I've been on my colleges radio station (wyur.org) every night explaining the issue and urging people to read more about it here. Keep it up guys, we're with you!

Tyke said...

The word is getting out to at least give moral support from us International fans as well

Inspiracy said...

Interestingly enough, I got an email at the start of the strike from FilmLiteraryGroup.com, a buncha literary managers, explaining how the strike wouldn't effect non-members, and how now would be the best time to get that OJ Simpson biopic out of mothballs and sold.
As I understand it, as part of any script deal available to scabs during the strike, the contractually required "opportunity" to build a railroad from coast to coast by hand is also "offered". Rockefeller must be rolling in his grave what with the unions picketing outside his building.

Urban Writ said...

I've focused blogging this week about companies cheating the people they hire. Not just in the film industry either.

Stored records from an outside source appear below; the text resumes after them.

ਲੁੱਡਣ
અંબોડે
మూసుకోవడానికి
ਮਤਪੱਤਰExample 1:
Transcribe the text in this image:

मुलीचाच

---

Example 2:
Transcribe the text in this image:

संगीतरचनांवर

I came across Why We Fight and used it on my blog. It's a great explanation that should make people think about what they are actually paying for.

Keep fighting!

Anonymous said...

It's good that this is being said, however be wary to let all the information be displayed by one person, not for lack of trust, but because ones person judgement may be jaded, and everyones reality is different whether they want to admit it, your doing a good thing but be careful to teach people to think, not to think like you. Noone is in charge.

Melanie said...

I'm a professional writer who needs to take side jobs to make ends meet -- if I were on the left coast, I would be down there with you right now and carrying a picket sign. As it is, I'm posting the UnitedHollywood URL everywhere I can, and the TV is off until the strike is resolved.

And remember -- if it weren't for writers, Hollywood would be saturated with spokemodels and mimes. Think about that.

amanda said...

I'm a WGA member. I love my job. I miss my job. Everyday I don't go to work seriously f's with my head. I walk the picket line because writers matter, what we do matters and we are deserving of approrpiate compensation. We have to chant and picket and not go to jobs we love to make our point. And to all you giddy wannabe scabbers. If you cross that picket line you're saying who you are and what you do doesn't matter. And that's pathetic.

angelmeg said...

I wrote a blog post today so all two of my loyal readers now know about the strike.

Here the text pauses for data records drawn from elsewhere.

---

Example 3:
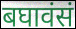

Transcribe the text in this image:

बघावंसं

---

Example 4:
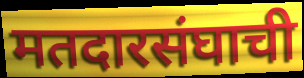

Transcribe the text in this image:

मतदारसंघाची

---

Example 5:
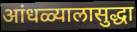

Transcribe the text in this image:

आंधळ्यालासुद्धाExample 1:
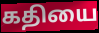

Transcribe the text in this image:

கதியை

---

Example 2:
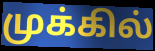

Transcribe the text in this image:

முக்கில்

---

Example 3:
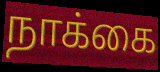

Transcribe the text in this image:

நாக்கை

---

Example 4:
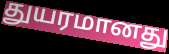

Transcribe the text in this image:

துயரமானது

I feel now I have done my humble part to get the word out.

I will do as much as I can to let as many people as I know find out wha tis really going on.

We support you here in nowheresville.

Anonymous said...

It's a fact that there are scabs every time a union strikes against management. It happen the last time the WGA stuck in '88 (scabs were hired by the networks for their soaps and other writers stayed at home, used fake names, and submitted scripts, and non-WGA writers wrote and submitted their work). And it's happing now. as writers walk the picket line some turncoat, some scab, some sub-human creature is writing for some struck company.

Hell, I overheard two writers at Starbucks talking about the deals they had with studios and how they were still writing (they stopped talking when they realized I was wearing my strike shirt and I couldn't hear who they worked for). And Paramount is filming a movie in my neighborhood and they have writers on the set.

And I heard even Vince Vaughn (he's a non-WGA writer, so I guess it's okay) is doing some writing for the studios. And I bet he's not the only one...

My point is there are always scabs, and the bottom line is, in all likely-hood nothing will happen to them, so why worry about scabbing at all?